Chesapeake (CHK) stockholders have not had a particularly good time, with the company constantly in the news for all the wrong reasons. The icing on the cake was a special report from Reuters on the company's CEO-entitled Special Report: The lavish and leveraged life of Aubrey McClendon. The report was put together after several interviews and the examination of many documents and is a damning expose of how far over the top McClendon has gone in his running of the company. Some of the highlights from the report are briefly described below.
AKM Operations is a small division of the company employing six full-time workers, but their main job is to manage several aspects of McClendon's personal business and personal life. The regulatory filings of the company disclose the existence of this division, but shareholders have been unaware of the details. In 2010, this group worked over 15,000 hours at a cost to the company of over $3 million; it does appear that the bulk of these expenses were reimbursed to the company by McClendon.
At Will Rogers World Airport, Chesapeake has a fleet of leased company planes used to transport company personnel to oil and gas fields that has been used to transport the McClendon family to holiday destinations. One such trip to Amsterdam and Paris cost $108,000 but was counted as a business expense. The logs also show that, on another trip, nine female friends of Mrs McClendon went to Bermuda at a cost of $23,000.
The trips are legal under the company policy and SEC regulation, but do raise disturbing questions about corporate governance.
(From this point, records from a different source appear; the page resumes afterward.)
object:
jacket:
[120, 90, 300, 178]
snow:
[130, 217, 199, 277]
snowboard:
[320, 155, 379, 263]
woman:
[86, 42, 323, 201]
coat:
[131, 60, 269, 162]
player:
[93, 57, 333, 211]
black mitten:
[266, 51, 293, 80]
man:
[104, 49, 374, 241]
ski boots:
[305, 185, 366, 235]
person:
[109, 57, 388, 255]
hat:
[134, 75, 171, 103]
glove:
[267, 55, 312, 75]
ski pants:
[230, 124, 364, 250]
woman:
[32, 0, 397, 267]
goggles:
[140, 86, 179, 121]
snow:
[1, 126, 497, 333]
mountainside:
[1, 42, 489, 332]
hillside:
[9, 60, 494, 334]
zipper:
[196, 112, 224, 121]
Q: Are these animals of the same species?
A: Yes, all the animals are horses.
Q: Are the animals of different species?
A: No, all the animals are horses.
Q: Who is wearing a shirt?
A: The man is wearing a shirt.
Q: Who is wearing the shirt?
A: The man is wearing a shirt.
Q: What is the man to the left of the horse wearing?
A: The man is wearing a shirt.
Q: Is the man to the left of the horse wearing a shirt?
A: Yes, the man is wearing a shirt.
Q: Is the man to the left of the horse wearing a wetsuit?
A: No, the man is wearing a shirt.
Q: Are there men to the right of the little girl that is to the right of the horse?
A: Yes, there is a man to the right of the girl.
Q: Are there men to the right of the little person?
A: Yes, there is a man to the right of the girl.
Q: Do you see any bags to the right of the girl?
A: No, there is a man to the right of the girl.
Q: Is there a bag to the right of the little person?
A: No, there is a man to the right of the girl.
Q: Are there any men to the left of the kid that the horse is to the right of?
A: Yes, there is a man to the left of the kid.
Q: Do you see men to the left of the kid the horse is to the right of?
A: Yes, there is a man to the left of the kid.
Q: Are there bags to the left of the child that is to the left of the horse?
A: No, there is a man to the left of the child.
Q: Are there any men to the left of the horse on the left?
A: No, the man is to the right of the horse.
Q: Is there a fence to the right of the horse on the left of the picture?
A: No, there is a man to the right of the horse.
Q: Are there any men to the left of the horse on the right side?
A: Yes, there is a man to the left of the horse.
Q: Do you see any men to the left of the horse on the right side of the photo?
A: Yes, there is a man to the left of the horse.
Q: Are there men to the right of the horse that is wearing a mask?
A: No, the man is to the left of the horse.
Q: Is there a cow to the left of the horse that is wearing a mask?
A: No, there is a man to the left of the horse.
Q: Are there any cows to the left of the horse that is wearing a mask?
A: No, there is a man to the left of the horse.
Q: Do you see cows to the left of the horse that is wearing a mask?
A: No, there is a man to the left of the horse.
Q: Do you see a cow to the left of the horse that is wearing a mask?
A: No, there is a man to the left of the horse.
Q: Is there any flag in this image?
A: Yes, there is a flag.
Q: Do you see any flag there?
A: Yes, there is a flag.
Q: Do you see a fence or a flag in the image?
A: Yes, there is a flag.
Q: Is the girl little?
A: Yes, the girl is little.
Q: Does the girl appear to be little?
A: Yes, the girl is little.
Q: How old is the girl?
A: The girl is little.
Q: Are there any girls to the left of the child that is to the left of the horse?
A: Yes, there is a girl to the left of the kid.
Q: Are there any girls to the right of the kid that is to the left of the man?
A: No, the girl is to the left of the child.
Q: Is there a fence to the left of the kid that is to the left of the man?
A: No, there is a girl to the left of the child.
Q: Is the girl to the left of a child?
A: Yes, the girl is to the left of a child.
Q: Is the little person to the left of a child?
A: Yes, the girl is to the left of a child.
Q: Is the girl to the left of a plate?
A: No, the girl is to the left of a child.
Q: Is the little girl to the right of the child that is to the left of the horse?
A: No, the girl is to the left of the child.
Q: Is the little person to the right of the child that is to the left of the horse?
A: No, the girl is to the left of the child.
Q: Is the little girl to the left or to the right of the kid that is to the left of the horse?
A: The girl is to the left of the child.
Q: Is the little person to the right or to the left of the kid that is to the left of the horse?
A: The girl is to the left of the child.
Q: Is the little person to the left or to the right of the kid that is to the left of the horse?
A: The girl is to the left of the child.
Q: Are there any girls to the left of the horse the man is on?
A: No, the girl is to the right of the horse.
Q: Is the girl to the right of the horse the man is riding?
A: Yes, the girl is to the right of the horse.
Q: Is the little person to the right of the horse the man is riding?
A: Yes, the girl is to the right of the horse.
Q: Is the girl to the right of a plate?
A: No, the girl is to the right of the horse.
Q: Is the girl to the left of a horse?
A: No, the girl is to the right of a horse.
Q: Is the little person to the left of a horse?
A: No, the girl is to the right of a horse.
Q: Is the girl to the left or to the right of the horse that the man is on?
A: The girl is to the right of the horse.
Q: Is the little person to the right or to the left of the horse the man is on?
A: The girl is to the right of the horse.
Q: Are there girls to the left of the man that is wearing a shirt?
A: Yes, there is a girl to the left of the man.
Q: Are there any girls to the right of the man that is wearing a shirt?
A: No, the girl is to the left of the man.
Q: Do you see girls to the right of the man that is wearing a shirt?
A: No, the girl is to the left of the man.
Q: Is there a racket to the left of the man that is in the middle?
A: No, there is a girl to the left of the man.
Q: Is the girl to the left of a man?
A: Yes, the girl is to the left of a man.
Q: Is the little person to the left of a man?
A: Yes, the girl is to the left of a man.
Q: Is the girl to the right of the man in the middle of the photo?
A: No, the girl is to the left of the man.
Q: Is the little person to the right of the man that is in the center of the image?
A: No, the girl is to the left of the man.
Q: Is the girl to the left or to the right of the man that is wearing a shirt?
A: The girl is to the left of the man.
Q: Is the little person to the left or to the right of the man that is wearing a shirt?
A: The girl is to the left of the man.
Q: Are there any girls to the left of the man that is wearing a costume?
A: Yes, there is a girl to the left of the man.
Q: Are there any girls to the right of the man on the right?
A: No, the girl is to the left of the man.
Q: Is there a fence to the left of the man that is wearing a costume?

In another case of mixing his personal interests with the interests of Chesapeake, McClendon owns 19% of the Oklahoma City NBA franchise, the Oklahoma City Thunder. Chesapeake has an annual sponsorship deal with the team worth $36 million and pays a further $4 million annually for the stadium to be branded as Chesapeake Energy Arena. What was previously not disclosed was that the proceeds from the team had been mortgaged as collateral for bank loans.
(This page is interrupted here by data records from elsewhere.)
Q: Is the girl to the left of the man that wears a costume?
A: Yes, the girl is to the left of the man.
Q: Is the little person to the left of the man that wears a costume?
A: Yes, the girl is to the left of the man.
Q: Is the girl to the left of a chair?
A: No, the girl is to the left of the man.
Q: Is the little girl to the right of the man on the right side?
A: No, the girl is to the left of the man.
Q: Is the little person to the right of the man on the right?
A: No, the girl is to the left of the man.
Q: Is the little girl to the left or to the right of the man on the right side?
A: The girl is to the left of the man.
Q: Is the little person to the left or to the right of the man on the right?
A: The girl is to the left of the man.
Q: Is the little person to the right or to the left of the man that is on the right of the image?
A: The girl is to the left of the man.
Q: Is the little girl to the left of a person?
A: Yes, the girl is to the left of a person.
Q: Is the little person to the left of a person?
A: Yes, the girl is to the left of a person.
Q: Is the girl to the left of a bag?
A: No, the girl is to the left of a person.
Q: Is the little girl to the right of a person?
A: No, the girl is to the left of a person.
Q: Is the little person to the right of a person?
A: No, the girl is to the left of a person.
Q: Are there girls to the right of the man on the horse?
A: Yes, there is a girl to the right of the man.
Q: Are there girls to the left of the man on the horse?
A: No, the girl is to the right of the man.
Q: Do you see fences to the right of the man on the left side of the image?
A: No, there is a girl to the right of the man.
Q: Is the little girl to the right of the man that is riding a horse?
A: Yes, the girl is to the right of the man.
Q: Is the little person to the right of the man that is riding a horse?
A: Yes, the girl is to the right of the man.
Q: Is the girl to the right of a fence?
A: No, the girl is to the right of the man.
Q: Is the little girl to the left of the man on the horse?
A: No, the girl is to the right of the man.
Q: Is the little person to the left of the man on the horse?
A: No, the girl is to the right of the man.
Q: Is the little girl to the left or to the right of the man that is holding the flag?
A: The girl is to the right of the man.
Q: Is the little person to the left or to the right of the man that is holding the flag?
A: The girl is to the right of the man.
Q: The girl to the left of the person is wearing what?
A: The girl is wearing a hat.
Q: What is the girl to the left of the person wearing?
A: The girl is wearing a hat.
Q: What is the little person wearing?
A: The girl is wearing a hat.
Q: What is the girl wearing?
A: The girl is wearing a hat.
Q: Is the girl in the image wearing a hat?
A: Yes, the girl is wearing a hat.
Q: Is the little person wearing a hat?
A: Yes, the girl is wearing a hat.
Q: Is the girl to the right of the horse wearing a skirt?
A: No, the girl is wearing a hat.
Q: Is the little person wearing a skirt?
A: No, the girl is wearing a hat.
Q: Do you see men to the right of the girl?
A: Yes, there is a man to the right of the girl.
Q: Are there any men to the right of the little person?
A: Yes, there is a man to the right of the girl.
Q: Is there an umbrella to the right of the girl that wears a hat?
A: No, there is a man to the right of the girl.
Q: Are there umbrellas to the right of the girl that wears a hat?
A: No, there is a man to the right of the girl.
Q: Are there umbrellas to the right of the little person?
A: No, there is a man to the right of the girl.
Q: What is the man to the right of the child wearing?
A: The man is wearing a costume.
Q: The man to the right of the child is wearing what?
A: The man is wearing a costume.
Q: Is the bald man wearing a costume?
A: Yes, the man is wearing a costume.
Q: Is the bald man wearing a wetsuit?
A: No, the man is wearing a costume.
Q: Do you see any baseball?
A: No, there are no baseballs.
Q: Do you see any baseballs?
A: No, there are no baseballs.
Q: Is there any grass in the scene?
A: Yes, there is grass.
At a shareholders meeting just a few days ago, shareholders demonstrated that they were fed up the antics of McClendon and the Chesapeake board of directors. Directors V. Burns Hargis and Richard K. Davidson received just 26% and 27% of votes and will be among four board members who will be replaced. Shareholders also voted to reincorporate the company in Delaware where laws are far friendlier to shareholders than Oklahoma. This was one of the biggest ever protests at a stockholders general meeting in the United States.
In addition, executive compensation packages, which are among the most generous in the industry, were shot down with only 20% of the votes in favor though it should be noted that the vote is not binding on the company. All this took place despite the promises of the company to strip McClendon of his chairmanship and appointing four new faces to the board. With a fifth director retiring, shareholders will control five out of nine directors. This means that independent directors will now have a majority on the board and then you can expect to see some degree of control over McClendon's shenanigans.
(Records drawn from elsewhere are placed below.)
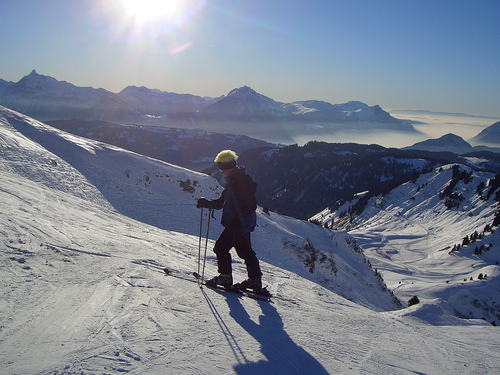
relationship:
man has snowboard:
[197, 150, 262, 291] [162, 261, 312, 304]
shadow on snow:
[192, 287, 290, 354] [0, 104, 500, 370]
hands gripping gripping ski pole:
[186, 181, 211, 211] [200, 201, 215, 280]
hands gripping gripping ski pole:
[186, 181, 211, 211] [193, 204, 206, 281]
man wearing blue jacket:
[197, 150, 262, 291] [197, 170, 278, 235]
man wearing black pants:
[212, 221, 267, 293] [211, 216, 267, 283]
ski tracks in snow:
[89, 256, 185, 371] [0, 104, 500, 370]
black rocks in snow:
[271, 219, 396, 310] [0, 104, 500, 370]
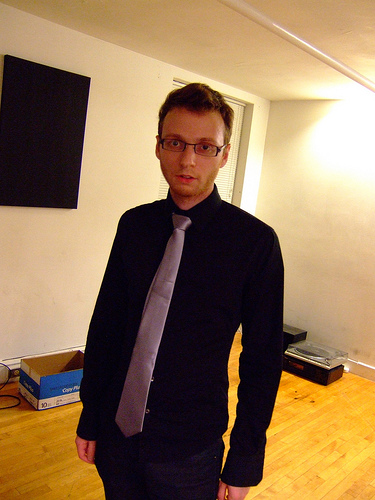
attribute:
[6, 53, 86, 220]
rectangle — black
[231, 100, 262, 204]
door — white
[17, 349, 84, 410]
box — blue, white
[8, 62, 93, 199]
board — black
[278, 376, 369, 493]
floor — light brown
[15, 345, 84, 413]
box — blue, white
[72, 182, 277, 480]
shirt — black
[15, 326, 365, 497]
floors — hardwooden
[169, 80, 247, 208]
window — white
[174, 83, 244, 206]
blinds — white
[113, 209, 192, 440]
tie — purple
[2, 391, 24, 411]
cord — black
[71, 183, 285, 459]
shirt — black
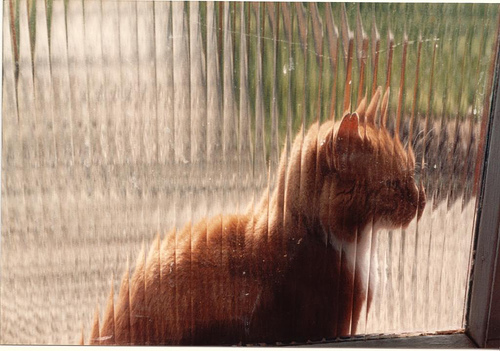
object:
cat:
[81, 107, 426, 344]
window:
[0, 0, 499, 346]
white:
[327, 230, 377, 291]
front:
[343, 228, 374, 335]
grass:
[188, 0, 481, 193]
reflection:
[328, 32, 431, 147]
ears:
[355, 85, 390, 127]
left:
[465, 0, 500, 351]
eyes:
[385, 179, 400, 190]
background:
[3, 0, 499, 199]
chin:
[380, 214, 414, 230]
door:
[466, 45, 499, 349]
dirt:
[385, 117, 479, 196]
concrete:
[0, 1, 229, 344]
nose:
[415, 201, 426, 207]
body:
[82, 214, 372, 347]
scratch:
[184, 19, 444, 61]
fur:
[319, 174, 373, 237]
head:
[285, 87, 427, 231]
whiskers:
[384, 204, 414, 230]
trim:
[309, 330, 498, 349]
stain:
[476, 48, 483, 196]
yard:
[186, 2, 499, 162]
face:
[382, 160, 425, 210]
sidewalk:
[51, 1, 217, 161]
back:
[156, 215, 252, 248]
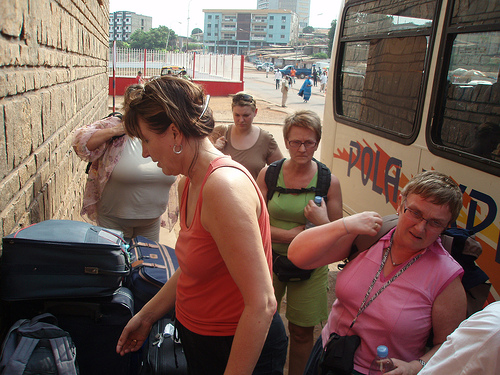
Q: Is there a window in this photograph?
A: Yes, there is a window.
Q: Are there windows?
A: Yes, there is a window.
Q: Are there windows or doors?
A: Yes, there is a window.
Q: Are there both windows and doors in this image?
A: No, there is a window but no doors.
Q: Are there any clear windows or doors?
A: Yes, there is a clear window.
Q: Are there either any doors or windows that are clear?
A: Yes, the window is clear.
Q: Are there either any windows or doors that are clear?
A: Yes, the window is clear.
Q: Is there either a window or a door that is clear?
A: Yes, the window is clear.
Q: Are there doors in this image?
A: No, there are no doors.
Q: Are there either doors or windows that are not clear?
A: No, there is a window but it is clear.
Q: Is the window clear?
A: Yes, the window is clear.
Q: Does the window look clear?
A: Yes, the window is clear.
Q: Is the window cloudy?
A: No, the window is clear.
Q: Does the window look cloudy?
A: No, the window is clear.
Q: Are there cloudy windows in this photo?
A: No, there is a window but it is clear.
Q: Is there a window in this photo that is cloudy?
A: No, there is a window but it is clear.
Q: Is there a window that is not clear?
A: No, there is a window but it is clear.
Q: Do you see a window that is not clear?
A: No, there is a window but it is clear.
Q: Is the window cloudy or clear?
A: The window is clear.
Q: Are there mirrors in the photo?
A: No, there are no mirrors.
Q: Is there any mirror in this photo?
A: No, there are no mirrors.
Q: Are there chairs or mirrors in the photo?
A: No, there are no mirrors or chairs.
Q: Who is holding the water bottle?
A: The passengers are holding the water bottle.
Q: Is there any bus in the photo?
A: Yes, there is a bus.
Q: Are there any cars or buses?
A: Yes, there is a bus.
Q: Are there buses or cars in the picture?
A: Yes, there is a bus.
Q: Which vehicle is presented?
A: The vehicle is a bus.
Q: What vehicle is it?
A: The vehicle is a bus.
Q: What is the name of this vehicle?
A: This is a bus.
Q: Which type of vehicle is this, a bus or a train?
A: This is a bus.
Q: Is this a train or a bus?
A: This is a bus.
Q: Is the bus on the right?
A: Yes, the bus is on the right of the image.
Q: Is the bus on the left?
A: No, the bus is on the right of the image.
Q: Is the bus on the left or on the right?
A: The bus is on the right of the image.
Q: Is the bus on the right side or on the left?
A: The bus is on the right of the image.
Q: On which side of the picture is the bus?
A: The bus is on the right of the image.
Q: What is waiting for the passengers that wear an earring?
A: The bus is waiting for the passengers.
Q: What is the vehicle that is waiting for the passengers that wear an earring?
A: The vehicle is a bus.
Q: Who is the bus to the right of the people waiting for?
A: The bus is waiting for the passengers.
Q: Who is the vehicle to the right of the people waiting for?
A: The bus is waiting for the passengers.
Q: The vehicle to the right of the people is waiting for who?
A: The bus is waiting for the passengers.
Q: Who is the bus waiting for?
A: The bus is waiting for the passengers.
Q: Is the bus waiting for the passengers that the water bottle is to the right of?
A: Yes, the bus is waiting for the passengers.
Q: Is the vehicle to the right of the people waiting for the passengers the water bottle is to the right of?
A: Yes, the bus is waiting for the passengers.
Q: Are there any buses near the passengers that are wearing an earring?
A: Yes, there is a bus near the passengers.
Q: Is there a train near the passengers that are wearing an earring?
A: No, there is a bus near the passengers.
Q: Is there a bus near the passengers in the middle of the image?
A: Yes, there is a bus near the passengers.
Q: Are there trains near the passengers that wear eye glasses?
A: No, there is a bus near the passengers.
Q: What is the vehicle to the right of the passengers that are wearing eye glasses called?
A: The vehicle is a bus.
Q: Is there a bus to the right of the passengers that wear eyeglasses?
A: Yes, there is a bus to the right of the passengers.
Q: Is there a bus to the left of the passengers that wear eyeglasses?
A: No, the bus is to the right of the passengers.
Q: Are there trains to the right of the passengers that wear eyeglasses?
A: No, there is a bus to the right of the passengers.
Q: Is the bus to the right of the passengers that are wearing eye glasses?
A: Yes, the bus is to the right of the passengers.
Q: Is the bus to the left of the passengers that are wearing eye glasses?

All this should not mask the fact that McClendon is an outstanding oil and gas executive who has built the company into one of the largest shale gas producers in the United States with an outstanding collection of assets. Carl Icahn's arrival on the scene with a $785 million acquisition of a 7.6% stake in Chesapeake is good news because Icahn has an excellent reputation for enhancing value for all shareholders wherever he takes a stake.
McClendon has also moved decisively to accumulate cash to finance exploration and cut down debt. Chesapeake has also announced an asset sale, which includes its midstream unit Chesapeake Midstream Partners LP (CHKM), which will fetch about $4 billion. It has also put over 300,000 acres of its Utica-Point Pleasant acreage and this should fetch another $4 billion or so.
This entire mess may well put Chesapeake into play as a possible acquisition and I believe that major companies who would be interested in acquiring this major natural gas producer will include Exxon Mobil (XOM), Chevron (CVX) and Shell (RDS.A). After all, gas prices are at a 10-year low and the valuation of Chesapeake could make it attractive for the long term. This would be a cheap way of boosting reserves and this may well be a once-in-a-lifetime opportunity.
Personally, I tend to agree with the bullish view that a new style of management could do wonders for the company. McClendon could continue to be a valuable asset provided the new board of directors can put a leash on him and force him to behave more responsibly. A recovery in the natural gas market prices can also do wonders for the bottom line.
I would consider Chesapeake to be an irresistible buy at this point in time. In addition to the acquisition possibilities and the changed board of directors, the fundamentals themselves are compelling. With a price to book ratio of 0.7 and a price-earnings ratio in the region of 7, you can hardly go wrong on an investment on which I see plenty of upside and very little downside. Even if you are currently reluctant to invest, hold on to your existing positions in the stock and wait for the price appreciation.